### TASK INSTRUCTIONS:
Copy out each line of the data that contains "text".

### GIVEN MATERIAL:
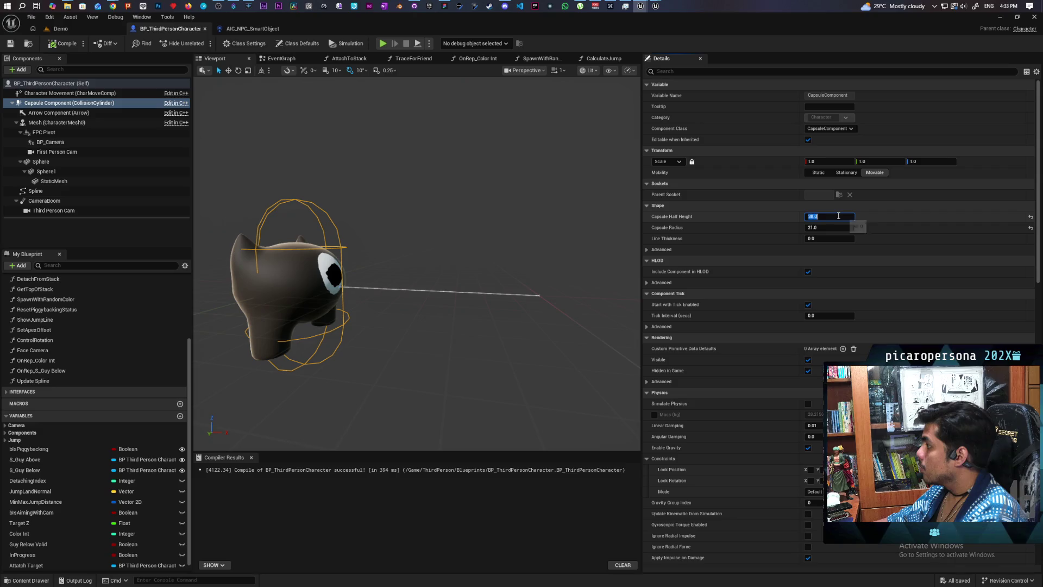
{"action": "type", "text": "-17"}
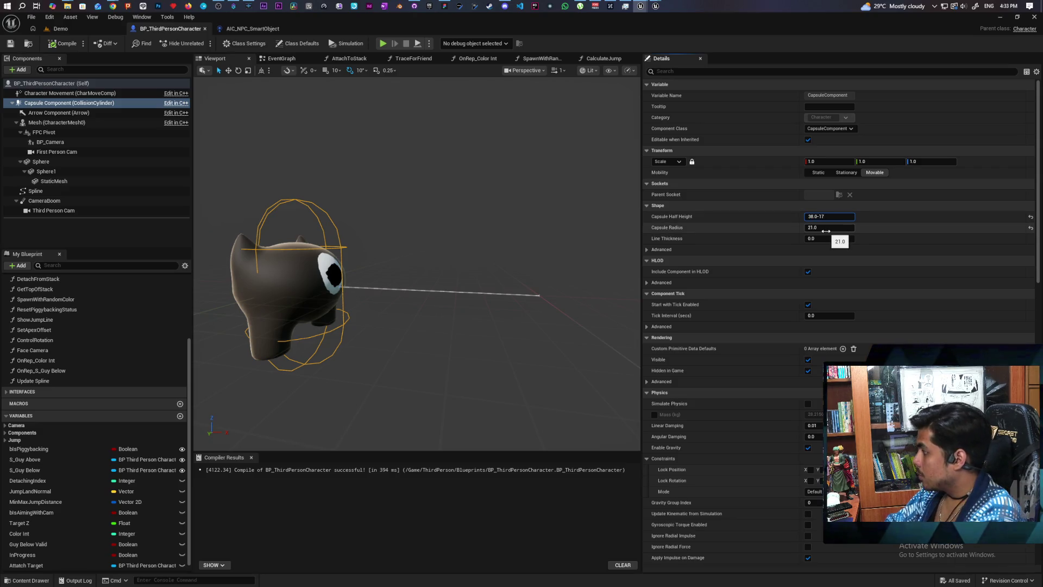
{"action": "key", "text": "Return"}
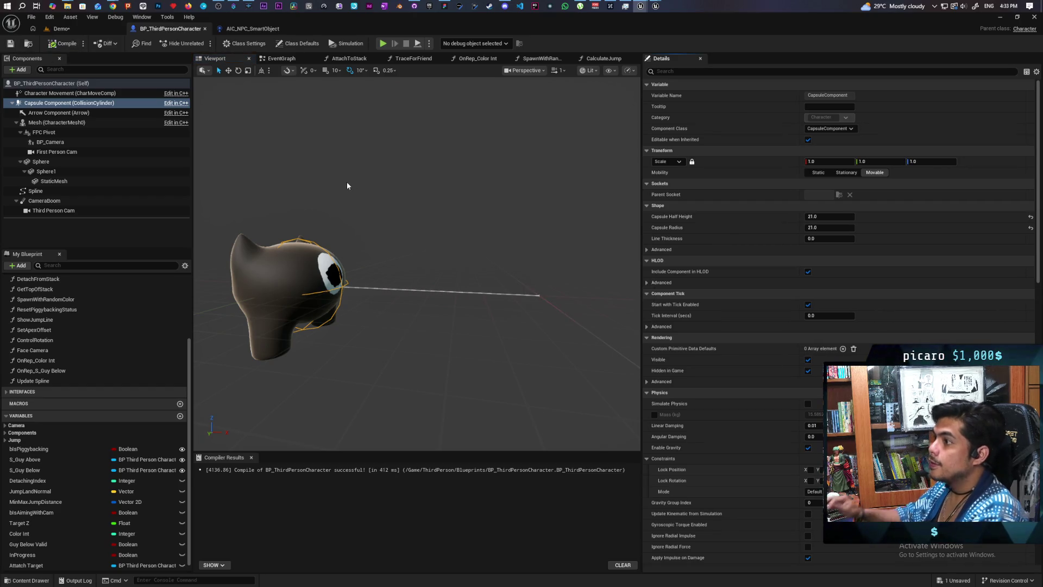
{"action": "key", "text": "ctrl+s"}
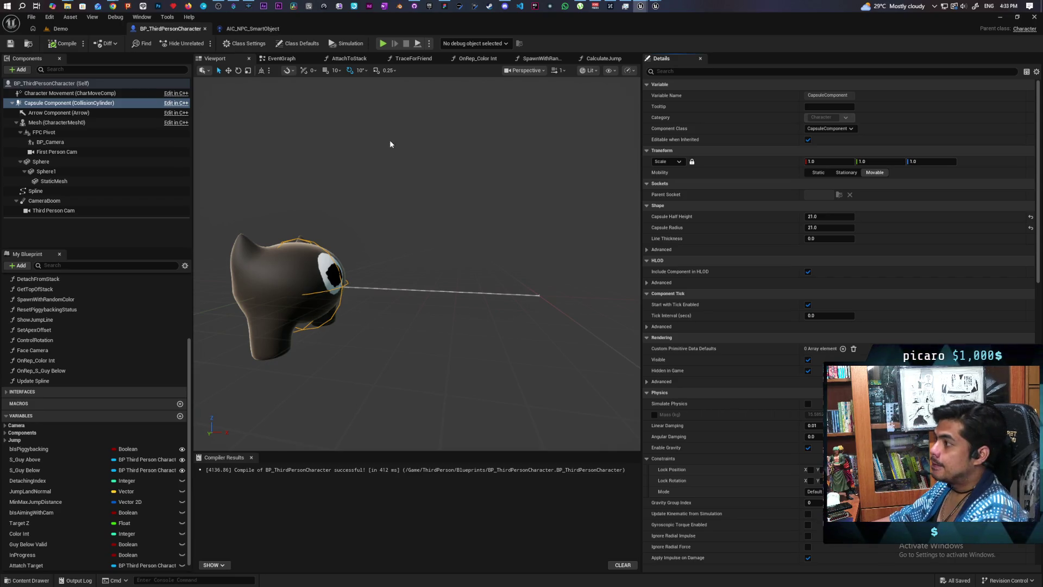
{"action": "left_click", "coordinate": [285, 59]}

### THE ANSWER:
{"action": "type", "text": "-17"}
{"action": "key", "text": "Return"}
{"action": "key", "text": "ctrl+s"}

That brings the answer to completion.